In her budget media release, the Minister for Defence solemnly declares that “the Budget delivers the Morrison Government’s commitment to grow the Defence budget to two per cent of GDP in the 2020-21 financial year and will deliver a stable funding path into the future”.

There’s a minor irony in the fact that, with its fixed percentage of GDP, the defence allocation will actually fall over the next year. But setting that aside, it is fair to question why, among all the demands for funding, defence should have a guaranteed share of GNI. What justifies two per cent, rather than the four per cent – suggested by some defence commentators – or, say, one-and-a-half-per cent – where the defence allocation sat for a number of years?

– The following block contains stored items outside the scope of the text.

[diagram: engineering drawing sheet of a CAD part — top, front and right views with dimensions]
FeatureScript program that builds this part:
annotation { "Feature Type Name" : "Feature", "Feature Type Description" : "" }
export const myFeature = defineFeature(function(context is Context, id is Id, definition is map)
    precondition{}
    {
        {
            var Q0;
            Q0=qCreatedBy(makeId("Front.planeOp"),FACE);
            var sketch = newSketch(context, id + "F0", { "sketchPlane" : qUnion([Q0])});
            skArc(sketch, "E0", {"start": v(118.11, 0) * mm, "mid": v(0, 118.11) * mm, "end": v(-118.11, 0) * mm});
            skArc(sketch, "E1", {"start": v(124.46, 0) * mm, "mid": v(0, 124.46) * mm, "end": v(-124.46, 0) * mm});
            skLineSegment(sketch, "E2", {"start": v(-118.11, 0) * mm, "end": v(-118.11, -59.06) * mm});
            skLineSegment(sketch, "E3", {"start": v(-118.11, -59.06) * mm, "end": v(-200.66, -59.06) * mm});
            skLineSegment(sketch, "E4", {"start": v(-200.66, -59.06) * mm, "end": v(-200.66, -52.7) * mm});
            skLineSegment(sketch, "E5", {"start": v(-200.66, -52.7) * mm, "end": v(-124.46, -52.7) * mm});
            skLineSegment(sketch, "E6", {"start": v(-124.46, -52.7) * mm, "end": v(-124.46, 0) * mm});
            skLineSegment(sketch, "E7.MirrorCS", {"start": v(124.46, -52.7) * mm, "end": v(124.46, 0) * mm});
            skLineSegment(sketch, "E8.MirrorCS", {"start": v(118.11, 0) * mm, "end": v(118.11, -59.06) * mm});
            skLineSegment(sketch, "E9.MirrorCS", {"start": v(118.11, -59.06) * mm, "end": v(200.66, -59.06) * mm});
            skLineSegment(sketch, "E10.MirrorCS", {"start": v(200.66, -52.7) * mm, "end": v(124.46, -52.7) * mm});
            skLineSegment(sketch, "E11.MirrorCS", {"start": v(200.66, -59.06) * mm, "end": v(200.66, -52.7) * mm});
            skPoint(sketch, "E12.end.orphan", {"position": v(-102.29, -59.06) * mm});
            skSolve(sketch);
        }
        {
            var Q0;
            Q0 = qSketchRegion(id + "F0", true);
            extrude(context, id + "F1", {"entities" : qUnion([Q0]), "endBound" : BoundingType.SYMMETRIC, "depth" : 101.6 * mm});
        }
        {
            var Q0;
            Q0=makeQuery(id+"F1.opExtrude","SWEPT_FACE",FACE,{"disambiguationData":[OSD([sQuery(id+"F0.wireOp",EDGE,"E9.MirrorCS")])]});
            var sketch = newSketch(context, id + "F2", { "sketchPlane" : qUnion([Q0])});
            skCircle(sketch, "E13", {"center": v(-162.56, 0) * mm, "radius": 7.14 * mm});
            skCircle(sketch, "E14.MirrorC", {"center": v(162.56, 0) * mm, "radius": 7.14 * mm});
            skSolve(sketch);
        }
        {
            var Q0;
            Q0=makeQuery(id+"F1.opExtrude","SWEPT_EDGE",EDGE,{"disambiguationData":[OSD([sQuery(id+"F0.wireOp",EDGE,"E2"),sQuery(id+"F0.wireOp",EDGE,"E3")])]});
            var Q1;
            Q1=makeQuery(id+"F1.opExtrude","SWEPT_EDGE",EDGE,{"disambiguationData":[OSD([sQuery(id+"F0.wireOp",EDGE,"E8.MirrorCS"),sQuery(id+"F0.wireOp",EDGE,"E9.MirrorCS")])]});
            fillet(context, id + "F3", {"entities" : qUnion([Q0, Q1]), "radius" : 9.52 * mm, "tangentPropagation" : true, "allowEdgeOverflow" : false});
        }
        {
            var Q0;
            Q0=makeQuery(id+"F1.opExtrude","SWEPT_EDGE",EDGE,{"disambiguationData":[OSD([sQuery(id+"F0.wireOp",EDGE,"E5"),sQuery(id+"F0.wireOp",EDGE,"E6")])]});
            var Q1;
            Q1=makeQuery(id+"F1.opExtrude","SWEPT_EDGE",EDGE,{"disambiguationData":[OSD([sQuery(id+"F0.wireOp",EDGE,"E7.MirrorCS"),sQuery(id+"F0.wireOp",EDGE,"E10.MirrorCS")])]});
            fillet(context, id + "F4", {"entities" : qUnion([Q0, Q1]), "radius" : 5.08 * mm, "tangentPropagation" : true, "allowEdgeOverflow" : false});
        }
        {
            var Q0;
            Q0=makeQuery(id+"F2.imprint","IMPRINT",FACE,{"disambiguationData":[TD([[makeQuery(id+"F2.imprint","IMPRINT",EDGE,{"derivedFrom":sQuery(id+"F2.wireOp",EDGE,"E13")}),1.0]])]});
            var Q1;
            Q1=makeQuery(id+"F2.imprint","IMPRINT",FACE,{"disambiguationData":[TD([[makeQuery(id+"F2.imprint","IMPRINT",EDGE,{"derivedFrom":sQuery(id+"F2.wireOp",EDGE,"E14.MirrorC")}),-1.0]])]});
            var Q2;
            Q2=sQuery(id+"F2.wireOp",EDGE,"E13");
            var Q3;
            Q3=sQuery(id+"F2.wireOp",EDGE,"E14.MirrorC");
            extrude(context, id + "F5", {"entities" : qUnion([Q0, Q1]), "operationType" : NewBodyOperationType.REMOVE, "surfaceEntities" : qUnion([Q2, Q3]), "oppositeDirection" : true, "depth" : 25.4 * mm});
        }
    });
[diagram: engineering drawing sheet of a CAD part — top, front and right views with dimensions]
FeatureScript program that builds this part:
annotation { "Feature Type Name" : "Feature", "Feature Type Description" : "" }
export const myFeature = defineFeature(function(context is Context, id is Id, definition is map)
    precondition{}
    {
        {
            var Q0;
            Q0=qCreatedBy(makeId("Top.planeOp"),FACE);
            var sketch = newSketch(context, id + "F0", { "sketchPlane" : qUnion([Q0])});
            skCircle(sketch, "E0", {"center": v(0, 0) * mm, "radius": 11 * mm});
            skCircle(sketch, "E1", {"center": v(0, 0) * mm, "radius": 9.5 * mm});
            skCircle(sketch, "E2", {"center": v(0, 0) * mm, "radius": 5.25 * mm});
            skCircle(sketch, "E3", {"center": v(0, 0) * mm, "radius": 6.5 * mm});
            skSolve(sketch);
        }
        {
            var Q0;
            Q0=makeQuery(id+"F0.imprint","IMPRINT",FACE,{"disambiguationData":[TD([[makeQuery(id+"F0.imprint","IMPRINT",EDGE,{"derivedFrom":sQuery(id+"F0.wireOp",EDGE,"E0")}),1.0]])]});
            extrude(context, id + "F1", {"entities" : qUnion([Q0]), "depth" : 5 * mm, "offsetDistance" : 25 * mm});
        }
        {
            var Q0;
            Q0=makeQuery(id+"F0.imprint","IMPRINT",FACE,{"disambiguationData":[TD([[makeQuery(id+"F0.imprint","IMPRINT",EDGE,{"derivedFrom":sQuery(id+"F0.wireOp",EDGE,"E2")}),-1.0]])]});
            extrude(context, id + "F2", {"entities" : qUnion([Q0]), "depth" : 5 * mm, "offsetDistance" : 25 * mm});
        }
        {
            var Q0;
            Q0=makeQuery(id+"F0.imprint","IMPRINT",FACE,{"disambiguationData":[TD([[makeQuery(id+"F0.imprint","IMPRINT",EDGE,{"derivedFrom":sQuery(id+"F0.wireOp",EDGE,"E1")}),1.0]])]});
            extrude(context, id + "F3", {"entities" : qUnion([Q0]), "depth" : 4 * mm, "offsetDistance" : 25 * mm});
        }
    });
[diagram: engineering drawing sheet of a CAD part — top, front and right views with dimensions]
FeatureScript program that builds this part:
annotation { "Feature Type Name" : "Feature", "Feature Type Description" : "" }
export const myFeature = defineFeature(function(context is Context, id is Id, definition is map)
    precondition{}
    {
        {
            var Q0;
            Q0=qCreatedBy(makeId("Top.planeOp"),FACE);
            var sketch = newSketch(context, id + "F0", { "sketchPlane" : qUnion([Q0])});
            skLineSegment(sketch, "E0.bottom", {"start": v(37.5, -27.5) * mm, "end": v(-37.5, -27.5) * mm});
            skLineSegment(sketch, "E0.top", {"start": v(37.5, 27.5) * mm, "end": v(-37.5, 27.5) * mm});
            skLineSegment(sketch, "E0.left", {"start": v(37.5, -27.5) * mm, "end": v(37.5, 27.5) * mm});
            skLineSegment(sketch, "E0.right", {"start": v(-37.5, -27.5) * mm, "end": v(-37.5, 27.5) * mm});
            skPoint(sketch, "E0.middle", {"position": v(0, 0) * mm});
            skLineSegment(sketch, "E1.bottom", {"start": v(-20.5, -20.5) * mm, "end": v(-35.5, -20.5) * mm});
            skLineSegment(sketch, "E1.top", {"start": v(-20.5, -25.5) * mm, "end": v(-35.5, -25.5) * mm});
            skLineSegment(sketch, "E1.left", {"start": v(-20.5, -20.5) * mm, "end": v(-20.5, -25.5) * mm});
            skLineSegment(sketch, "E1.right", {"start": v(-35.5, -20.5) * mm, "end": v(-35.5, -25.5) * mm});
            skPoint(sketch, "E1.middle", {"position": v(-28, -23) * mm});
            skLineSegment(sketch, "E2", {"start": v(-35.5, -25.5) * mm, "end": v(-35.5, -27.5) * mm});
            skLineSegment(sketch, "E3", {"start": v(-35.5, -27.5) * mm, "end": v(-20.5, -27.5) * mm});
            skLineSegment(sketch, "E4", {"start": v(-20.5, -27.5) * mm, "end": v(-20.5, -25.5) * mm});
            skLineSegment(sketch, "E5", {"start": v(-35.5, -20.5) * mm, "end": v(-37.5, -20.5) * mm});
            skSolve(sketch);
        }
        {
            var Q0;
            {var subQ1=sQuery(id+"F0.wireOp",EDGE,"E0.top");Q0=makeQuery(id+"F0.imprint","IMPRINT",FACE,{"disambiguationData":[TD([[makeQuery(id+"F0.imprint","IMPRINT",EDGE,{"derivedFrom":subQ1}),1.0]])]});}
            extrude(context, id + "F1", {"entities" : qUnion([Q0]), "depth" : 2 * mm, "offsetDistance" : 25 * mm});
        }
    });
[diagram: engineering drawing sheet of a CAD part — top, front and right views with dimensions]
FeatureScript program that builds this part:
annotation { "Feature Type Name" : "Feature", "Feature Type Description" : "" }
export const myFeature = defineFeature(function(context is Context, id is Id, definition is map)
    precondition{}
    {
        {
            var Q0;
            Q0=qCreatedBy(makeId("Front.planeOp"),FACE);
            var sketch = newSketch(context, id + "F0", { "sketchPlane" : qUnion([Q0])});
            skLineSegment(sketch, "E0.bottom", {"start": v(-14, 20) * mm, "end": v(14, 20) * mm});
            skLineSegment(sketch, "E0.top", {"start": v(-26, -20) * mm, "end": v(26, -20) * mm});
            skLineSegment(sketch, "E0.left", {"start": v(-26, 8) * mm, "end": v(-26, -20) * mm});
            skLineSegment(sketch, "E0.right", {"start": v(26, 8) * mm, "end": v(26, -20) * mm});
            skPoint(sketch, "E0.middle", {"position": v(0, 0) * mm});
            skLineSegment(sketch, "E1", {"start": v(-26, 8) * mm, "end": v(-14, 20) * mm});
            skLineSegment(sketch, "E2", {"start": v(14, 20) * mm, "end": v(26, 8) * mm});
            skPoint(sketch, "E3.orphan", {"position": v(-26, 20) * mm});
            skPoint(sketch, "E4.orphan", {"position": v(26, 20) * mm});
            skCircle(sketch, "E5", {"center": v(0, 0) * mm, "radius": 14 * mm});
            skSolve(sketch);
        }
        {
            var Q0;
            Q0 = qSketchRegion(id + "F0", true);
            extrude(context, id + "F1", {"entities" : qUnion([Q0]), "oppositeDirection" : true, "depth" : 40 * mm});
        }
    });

The figure is arbitrary. It may keep some allies happy, and it may afford a measure of comfort to some potential adversaries that spend considerably more themselves. If other portfolios are required to argue on the basis of evidence-based need, why not Defence?

As The Australia Institute has argued elsewhere, ‘national security’ comprehends significantly broader issues than ‘national defence’, law enforcement and national intelligence. Yet to enshrine national defence on a pedestal of a GNI guarantee comes at unavoidable cost to the national ability to manage the consequences of climate change, natural disasters (many of them climate change related) and, of course, the pandemic.

This is not to suggest that national defence is a second order issue, or that it should not enjoy a measure of priority. But it is to suggest that there are dangers in transforming defence into some kind of sacred cow, its pre-eminence and prerogatives unsubstantiated and unargued. It is all very well to claim that Defence needs confidence for forward planning. So do all other portfolios. A singular budgetary rule for national defence risks leaving the national defence effort subject to significant questioning and disputation as voters live with the consequence of financial parsimony in other key areas of national endeavour.